Publication : Journal of immunology (Baltimore, Md. : 1950)

The CD3 epsilon subunit of the TCR contains endocytosis signals

Scientific Fields
Diseases
Organisms
Applications
Technique

Published in Journal of immunology (Baltimore, Md. : 1950) - 01 Jul 1999

Borroto A, Lama J, Niedergang F, Dautry-Varsat A, Alarcón B, Alcover A

Link to Pubmed [PMID] – 10384095

J. Immunol. 1999 Jul;163(1):25-31

Ligand binding to TCR induces its internalization and cell surface down-modulation. These phenomena contribute to the extinction of activation signals. Due to the multicomponent nature of the TCR-CD3 complex, its internalization may be mediated by one or several of its subunits. Although it has been reported that CD3 gamma and CD3 delta contain endocytosis motifs involved in the internalization of the TCR-CD3 complex, other subunits could also be involved in this process. For instance, CD3 epsilon and CD zeta display amino acid sequences reminiscent of internalization motifs. To investigate whether CD3 epsilon bears endocytosis signals, we have analyzed the internalization capacity of a panel of deletion and point mutants of CD3 epsilon that were expressed on the cell surface independently of other TCR-CD3 subunits.
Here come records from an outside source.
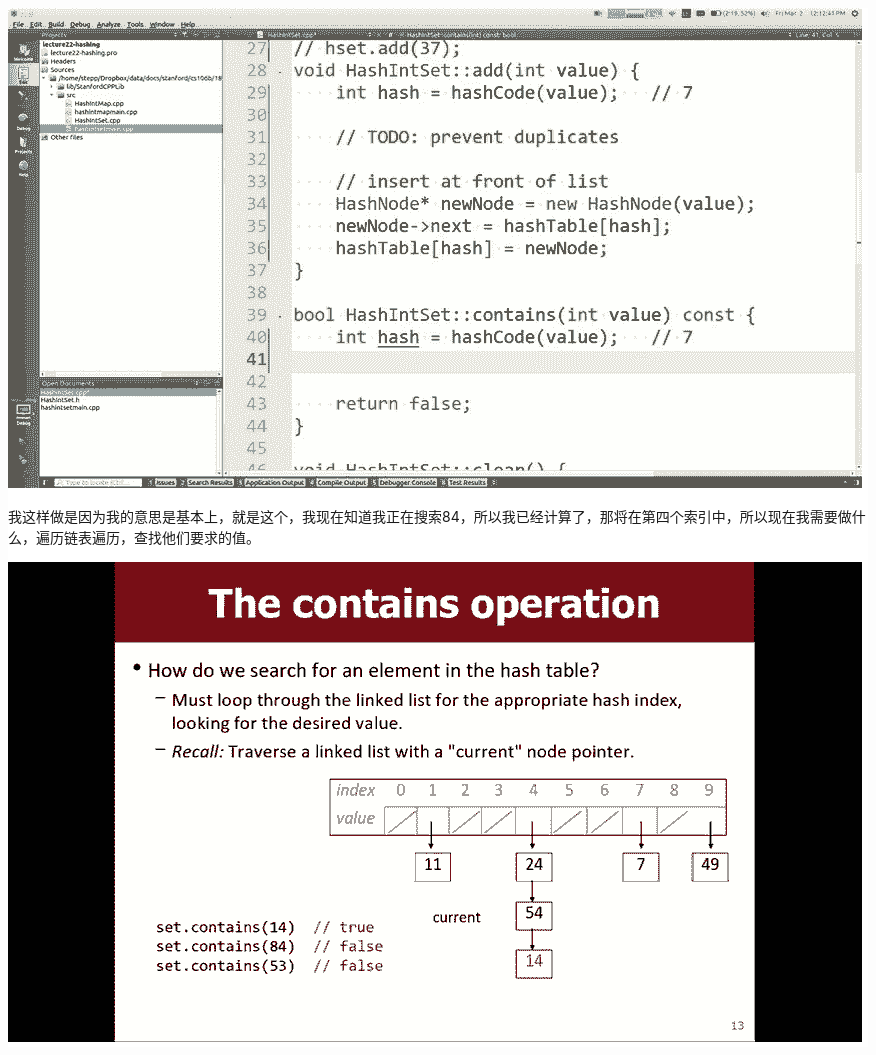 ![](img/299802e69524603e9c2f7dfb0a7f3212_25.png)

我这样做是因为我的意思是基本上，就是这个，我现在知道我正在搜索84，所以我已经计算了，那将在第四个索引中，所以现在我需要做什么，遍历链表遍历，查找他们要求的值。



![](img/299802e69524603e9c2f7dfb0a7f3212_27.png)
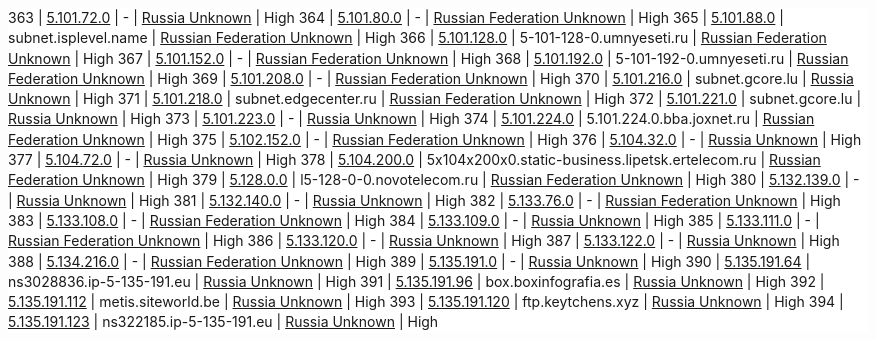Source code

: 363 | [5.101.72.0](https://vuldb.com/?ip.5.101.72.0) | - | [Russia Unknown](https://vuldb.com/?actor.russia_unknown) | High
364 | [5.101.80.0](https://vuldb.com/?ip.5.101.80.0) | - | [Russian Federation Unknown](https://vuldb.com/?actor.russian_federation_unknown) | High
365 | [5.101.88.0](https://vuldb.com/?ip.5.101.88.0) | subnet.isplevel.name | [Russian Federation Unknown](https://vuldb.com/?actor.russian_federation_unknown) | High
366 | [5.101.128.0](https://vuldb.com/?ip.5.101.128.0) | 5-101-128-0.umnyeseti.ru | [Russian Federation Unknown](https://vuldb.com/?actor.russian_federation_unknown) | High
367 | [5.101.152.0](https://vuldb.com/?ip.5.101.152.0) | - | [Russian Federation Unknown](https://vuldb.com/?actor.russian_federation_unknown) | High
368 | [5.101.192.0](https://vuldb.com/?ip.5.101.192.0) | 5-101-192-0.umnyeseti.ru | [Russian Federation Unknown](https://vuldb.com/?actor.russian_federation_unknown) | High
369 | [5.101.208.0](https://vuldb.com/?ip.5.101.208.0) | - | [Russian Federation Unknown](https://vuldb.com/?actor.russian_federation_unknown) | High
370 | [5.101.216.0](https://vuldb.com/?ip.5.101.216.0) | subnet.gcore.lu | [Russia Unknown](https://vuldb.com/?actor.russia_unknown) | High
371 | [5.101.218.0](https://vuldb.com/?ip.5.101.218.0) | subnet.edgecenter.ru | [Russian Federation Unknown](https://vuldb.com/?actor.russian_federation_unknown) | High
372 | [5.101.221.0](https://vuldb.com/?ip.5.101.221.0) | subnet.gcore.lu | [Russia Unknown](https://vuldb.com/?actor.russia_unknown) | High
373 | [5.101.223.0](https://vuldb.com/?ip.5.101.223.0) | - | [Russia Unknown](https://vuldb.com/?actor.russia_unknown) | High
374 | [5.101.224.0](https://vuldb.com/?ip.5.101.224.0) | 5.101.224.0.bba.joxnet.ru | [Russian Federation Unknown](https://vuldb.com/?actor.russian_federation_unknown) | High
375 | [5.102.152.0](https://vuldb.com/?ip.5.102.152.0) | - | [Russian Federation Unknown](https://vuldb.com/?actor.russian_federation_unknown) | High
376 | [5.104.32.0](https://vuldb.com/?ip.5.104.32.0) | - | [Russia Unknown](https://vuldb.com/?actor.russia_unknown) | High
377 | [5.104.72.0](https://vuldb.com/?ip.5.104.72.0) | - | [Russia Unknown](https://vuldb.com/?actor.russia_unknown) | High
378 | [5.104.200.0](https://vuldb.com/?ip.5.104.200.0) | 5x104x200x0.static-business.lipetsk.ertelecom.ru | [Russian Federation Unknown](https://vuldb.com/?actor.russian_federation_unknown) | High
379 | [5.128.0.0](https://vuldb.com/?ip.5.128.0.0) | l5-128-0-0.novotelecom.ru | [Russian Federation Unknown](https://vuldb.com/?actor.russian_federation_unknown) | High
380 | [5.132.139.0](https://vuldb.com/?ip.5.132.139.0) | - | [Russia Unknown](https://vuldb.com/?actor.russia_unknown) | High
381 | [5.132.140.0](https://vuldb.com/?ip.5.132.140.0) | - | [Russia Unknown](https://vuldb.com/?actor.russia_unknown) | High
382 | [5.133.76.0](https://vuldb.com/?ip.5.133.76.0) | - | [Russian Federation Unknown](https://vuldb.com/?actor.russian_federation_unknown) | High
383 | [5.133.108.0](https://vuldb.com/?ip.5.133.108.0) | - | [Russian Federation Unknown](https://vuldb.com/?actor.russian_federation_unknown) | High
384 | [5.133.109.0](https://vuldb.com/?ip.5.133.109.0) | - | [Russia Unknown](https://vuldb.com/?actor.russia_unknown) | High
385 | [5.133.111.0](https://vuldb.com/?ip.5.133.111.0) | - | [Russian Federation Unknown](https://vuldb.com/?actor.russian_federation_unknown) | High
386 | [5.133.120.0](https://vuldb.com/?ip.5.133.120.0) | - | [Russia Unknown](https://vuldb.com/?actor.russia_unknown) | High
387 | [5.133.122.0](https://vuldb.com/?ip.5.133.122.0) | - | [Russia Unknown](https://vuldb.com/?actor.russia_unknown) | High
388 | [5.134.216.0](https://vuldb.com/?ip.5.134.216.0) | - | [Russian Federation Unknown](https://vuldb.com/?actor.russian_federation_unknown) | High
389 | [5.135.191.0](https://vuldb.com/?ip.5.135.191.0) | - | [Russia Unknown](https://vuldb.com/?actor.russia_unknown) | High
390 | [5.135.191.64](https://vuldb.com/?ip.5.135.191.64) | ns3028836.ip-5-135-191.eu | [Russia Unknown](https://vuldb.com/?actor.russia_unknown) | High
391 | [5.135.191.96](https://vuldb.com/?ip.5.135.191.96) | box.boxinfografia.es | [Russia Unknown](https://vuldb.com/?actor.russia_unknown) | High
392 | [5.135.191.112](https://vuldb.com/?ip.5.135.191.112) | metis.siteworld.be | [Russia Unknown](https://vuldb.com/?actor.russia_unknown) | High
393 | [5.135.191.120](https://vuldb.com/?ip.5.135.191.120) | ftp.keytchens.xyz | [Russia Unknown](https://vuldb.com/?actor.russia_unknown) | High
394 | [5.135.191.123](https://vuldb.com/?ip.5.135.191.123) | ns322185.ip-5-135-191.eu | [Russia Unknown](https://vuldb.com/?actor.russia_unknown) | High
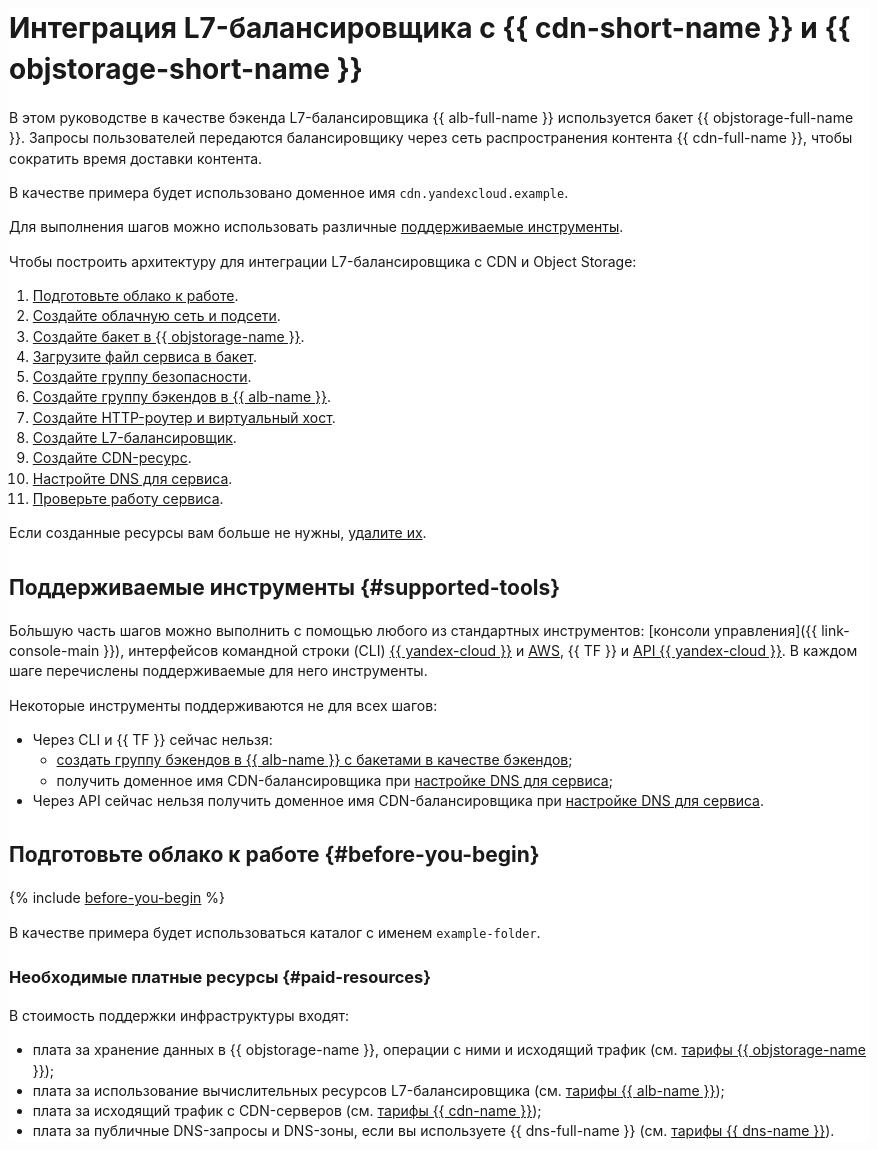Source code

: # Интеграция L7-балансировщика с {{ cdn-short-name }} и {{ objstorage-short-name }}

В этом руководстве в качестве бэкенда L7-балансировщика {{ alb-full-name }} используется бакет {{ objstorage-full-name }}. Запросы пользователей передаются балансировщику через сеть распространения контента {{ cdn-full-name }}, чтобы сократить время доставки контента.

В качестве примера будет использовано доменное имя `cdn.yandexcloud.example`.

Для выполнения шагов можно использовать различные [поддерживаемые инструменты](#supported-tools).

Чтобы построить архитектуру для интеграции L7-балансировщика с CDN и Object Storage:

1. [Подготовьте облако к работе](#before-you-begin).
1. [Создайте облачную сеть и подсети](#create-network).
1. [Создайте бакет в {{ objstorage-name }}](#create-buckets).
1. [Загрузите файл сервиса в бакет](#upload-files).
1. [Создайте группу безопасности](#create-security-group).
1. [Создайте группу бэкендов в {{ alb-name }}](#create-l7backend).
1. [Создайте HTTP-роутер и виртуальный хост](#create-route-hosts).
1. [Создайте L7-балансировщик](#create-balancer).
1. [Создайте CDN-ресурс](#create-cdn-resource).
1. [Настройте DNS для сервиса](#configure-dns).
1. [Проверьте работу сервиса](#check).

Если созданные ресурсы вам больше не нужны, [удалите их](#clear-out).

## Поддерживаемые инструменты {#supported-tools}

Бо́льшую часть шагов можно выполнить с помощью любого из стандартных инструментов: [консоли управления]({{ link-console-main }}), интерфейсов командной строки (CLI) [{{ yandex-cloud }}](../../cli/) и [AWS](../../storage/tools/aws-cli.md), {{ TF }} и [API {{ yandex-cloud }}](../../api-design-guide). В каждом шаге перечислены поддерживаемые для него инструменты.

Некоторые инструменты поддерживаются не для всех шагов:

* Через CLI и {{ TF }} сейчас нельзя:
  * [создать группу бэкендов в {{ alb-name }} с бакетами в качестве бэкендов](#create-l7backend);
  * получить доменное имя CDN-балансировщика при [настройке DNS для сервиса](#configure-dns);
* Через API сейчас нельзя получить доменное имя CDN-балансировщика при [настройке DNS для сервиса](#configure-dns).

## Подготовьте облако к работе {#before-you-begin}

{% include [before-you-begin](../_tutorials_includes/before-you-begin.md) %}

В качестве примера будет использоваться каталог с именем `example-folder`.


### Необходимые платные ресурсы {#paid-resources}

В стоимость поддержки инфраструктуры входят:

* плата за хранение данных в {{ objstorage-name }}, операции с ними и исходящий трафик (см. [тарифы {{ objstorage-name }}](../../storage/pricing.md));
* плата за использование вычислительных ресурсов L7-балансировщика (см. [тарифы {{ alb-name }}](../../application-load-balancer/pricing.md));
* плата за исходящий трафик с CDN-серверов (см. [тарифы {{ cdn-name }}](../../cdn/pricing.md));
* плата за публичные DNS-запросы и DNS-зоны, если вы используете {{ dns-full-name }} (см. [тарифы {{ dns-name }}](../../dns/pricing.md)).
Here we report that CD3 epsilon displays endocytosis determinants. These data indicate that CD3 epsilon could contribute to the internalization and cell surface down-regulation of TCR-CD3 complexes. Moreover, the existence of endocytosis signals in this polypeptide could serve to retrieve unassembled CD3 epsilon subunits or partial CD3 complexes from the plasma membrane, thus restricting the expression on the cell surface to fully functional TCR-CD3 complexes.